Было решено: осенью «мадемуазель» уходит; ей-де нечего делать со мной; пришла осень: ушла; и осталась в душе, точно яма: мы же жили с ней душа в душу — четыре года; первое время она иногда появлялась на углу Пречистенки и Левшинского переулка, подкарауливая наш выход из гимназии, чтобы увидеться нам; и — провожала до дому; потом поступила на место; и встреч больше не было; изредка появлялась к нам в гости, к величайшей радости моей, до… 1906 года, когда уехала за границу.
С тех пор я не видел моей некогда «избавительницы»; и всегда — друга.

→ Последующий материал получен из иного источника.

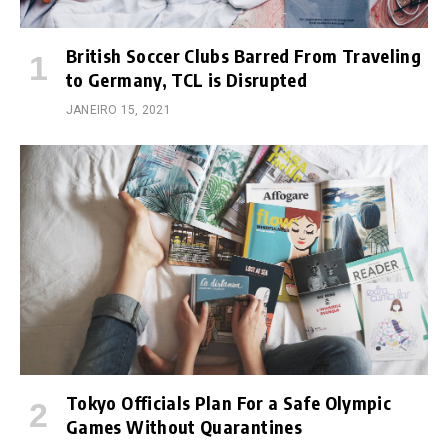
British Soccer Clubs Barred From Traveling
to Germany, TCL is Disrupted
JANEIRO 15, 2021
Tokyo Officials Plan For a Safe Olympic
Games Without Quarantines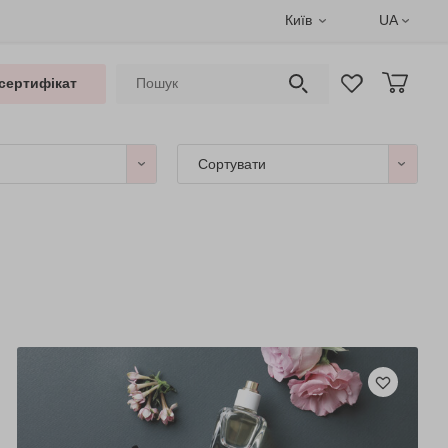
Київ
UA
сертифікат
Сортувати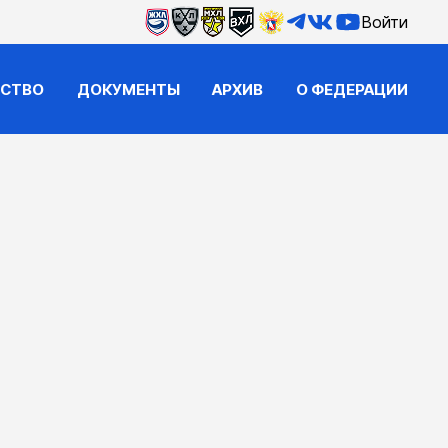
Войти
ЙСТВО
ДОКУМЕНТЫ
АРХИВ
О ФЕДЕРАЦИИ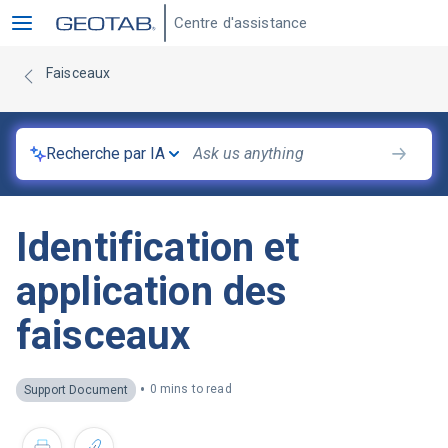
Centre d'assistance
Faisceaux
Recherche par IA
Identification et
application des
faisceaux
•
0 mins to read
Support Document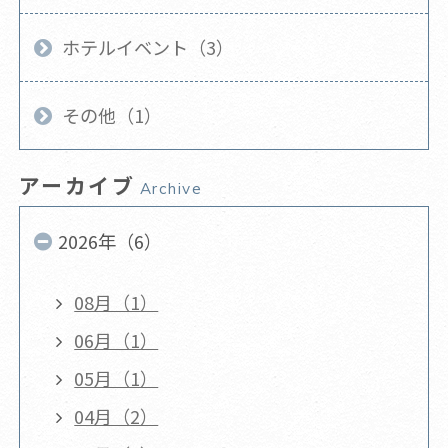
ホテルイベント（3）
その他（1）
アーカイブ
Archive
2026年（6）
08月（1）
06月（1）
05月（1）
04月（2）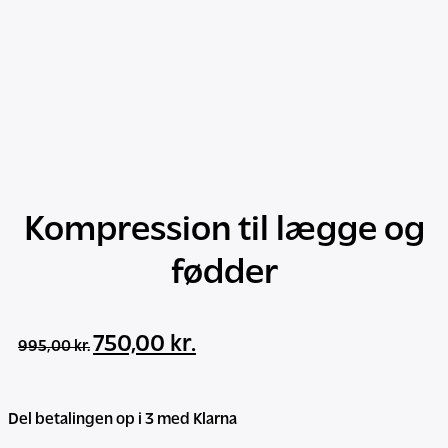
Kompression til lægge og
fødder
Den
Den
750,00
kr.
995,00
kr.
oprindelige
aktuelle
pris
pris
var:
er:
Del betalingen op i 3 med Klarna
995,00 kr..
750,00 kr..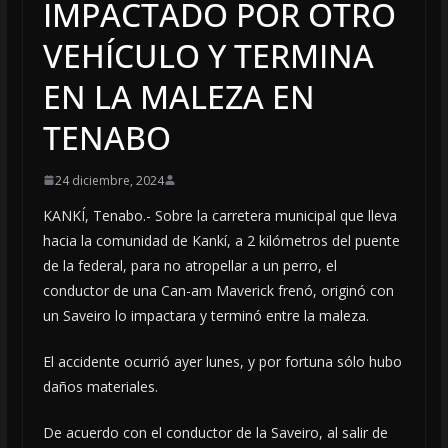
IMPACTADO POR OTRO
VEHÍCULO Y TERMINA
EN LA MALEZA EN
TENABO
24 diciembre, 2024
KANKÍ, Tenabo.- Sobre la carretera municipal que lleva
hacia la comunidad de Kankí, a 2 kilómetros del puente
de la federal, para no atropellar a un perro, el
conductor de una Can-am Maverick frenó, originó con
un Saveiro lo impactara y terminó entre la maleza.
El accidente ocurrió ayer lunes, y por fortuna sólo hubo
daños materiales.
De acuerdo con el conductor de la Saveiro, al salir de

Второй класс: тут что-то во мне изменилося в отношеньи к гимназии; не вся гимназия, — только молнии поливановских уроков зажигали меня; но, в противовес им, появилось темное и нерасходящееся, все сгущающееся, облако латинских уроков, из которых стал мне грозить Павликовский — тою странною атмосферою бреда, о которой я силился намекнуть в предыдущем отрывке; я стал приходить домой, точно покрытый копотью; и пребывание дома уже никак этой копоти не рассеивало: не было «мадемуазель»; приходила для языка француженка, мадемуазель Ада Ги, более всего старавшаяся разработать свое колоратурное сопрано; и дававшая мне уроки, чтобы заработать плату Климентовой-Муромцевой, обещавшейся поставить ей голос для сцены; с мадемуазель Адою было легко; все ее уроки заключались в пересказе мне ряда бретонских легенд, легенд о Тристане и так далее; очень любила она страшные рассказы (и я!); и на рассказывании их друг другу базировалось наше общение; она приходила к нам в шесть часов, когда я сидел за уроками; кончал я приготовленье уроков к восьми; и, стало быть, на упражнение в языке оставалось не более двадцати — двадцати пяти минут.